Opinion
School & District Management Opinion

District (De/Re)Centralization Influences the School Improvement Industry

October 15, 2007 1 min read

Washington, DC is joined by Seattle, Washington in its leaders’ efforts to do a better job of central control. In DC, Chancellor Michelle Rhee is trying to get hold of a bureaucracy that decades of leadership failures left untethered. In Seattle, Superintendent Maria Goodloe-Johnson, is reversing her predecessors’ deliberate plans to push decisionmaking authority to individual schools.

It’s no great secret that I prefer decentralization as a matter of public policy. It’s also a better choice for the school improvement market.As for public policy, I think we will get better student outcomes by letting individual schools respond to their unique human circumstances, than by requiring every school to respond to decisions made for every human by any superintendent. Moreover, I believe the first scenario will attract the most competent educators, while the second leaves the district with the least capable - and so left with no alternative but centralization.

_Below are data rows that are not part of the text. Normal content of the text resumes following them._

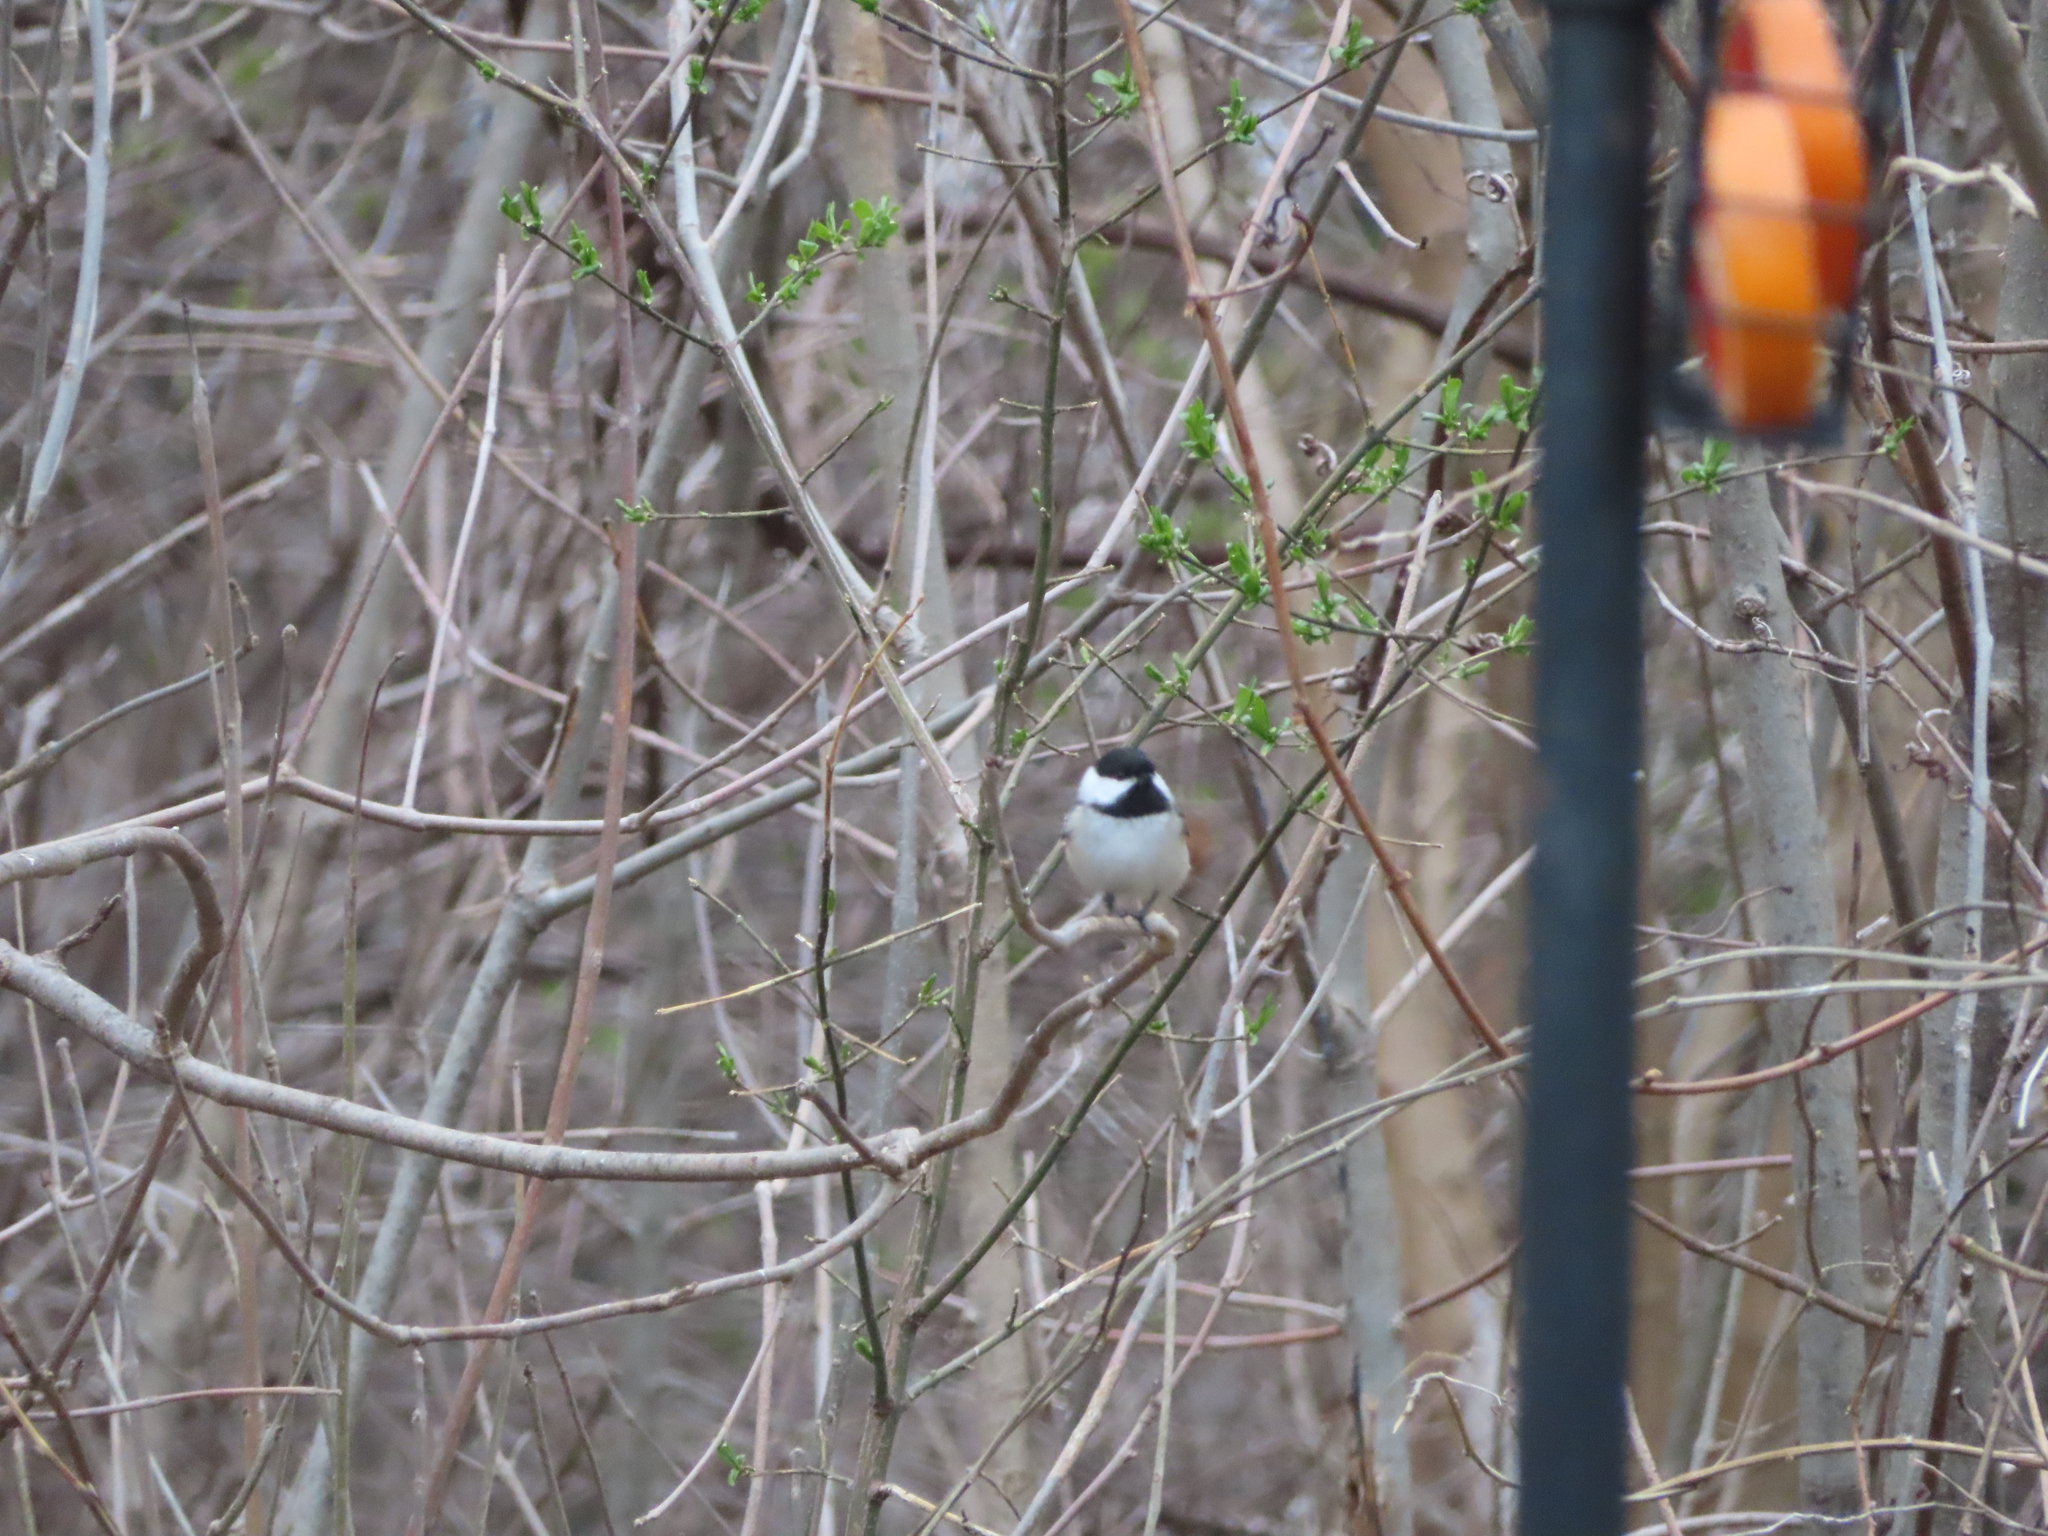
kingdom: Animalia
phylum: Chordata
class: Aves
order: Passeriformes
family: Paridae
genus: Poecile
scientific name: Poecile atricapillus
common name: Black-capped chickadee
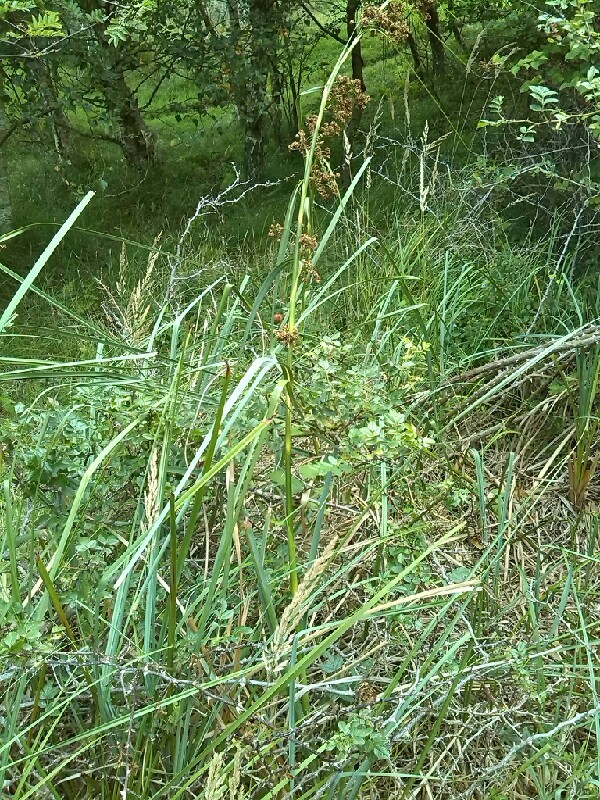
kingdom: Plantae
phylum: Tracheophyta
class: Liliopsida
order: Poales
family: Cyperaceae
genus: Cladium
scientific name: Cladium mariscus
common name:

Can I prove my policy case for district decentralization with evaluation? Not at this point. But I can say that the last fifty years of commitment to the strategy of centralization have offered a pretty good case for trying. The overall record certainly doesn’t provide much of argument for re-centralizing DC or Seattle.

The choice of centralization or decentralization is not an “academic matter” for school improvement industry leaders. A market consisting of over 10,000 school districts is quite different from one made up of over 100,000 schools. Sticking with the first reinforces the marketing advantages today’s large providers – the publishers. Moving to the second changes the rules of the game, and so opens up sales to hundreds of small, innovative- and research-driven providers.

I don’t see how we get the educational programs we need to improve student achievement if we leave school improvement to superintendents who seek programs that will work across their districts, and providers able to block all but their sister oligarchs from the marketplace. I can see it happening with principals who purchase programs that meet their needs and providers whose marketing advantage is based on demonstrated results with like-minded clients.

More later on the link between public policy and market structure - i.e., industrial policy.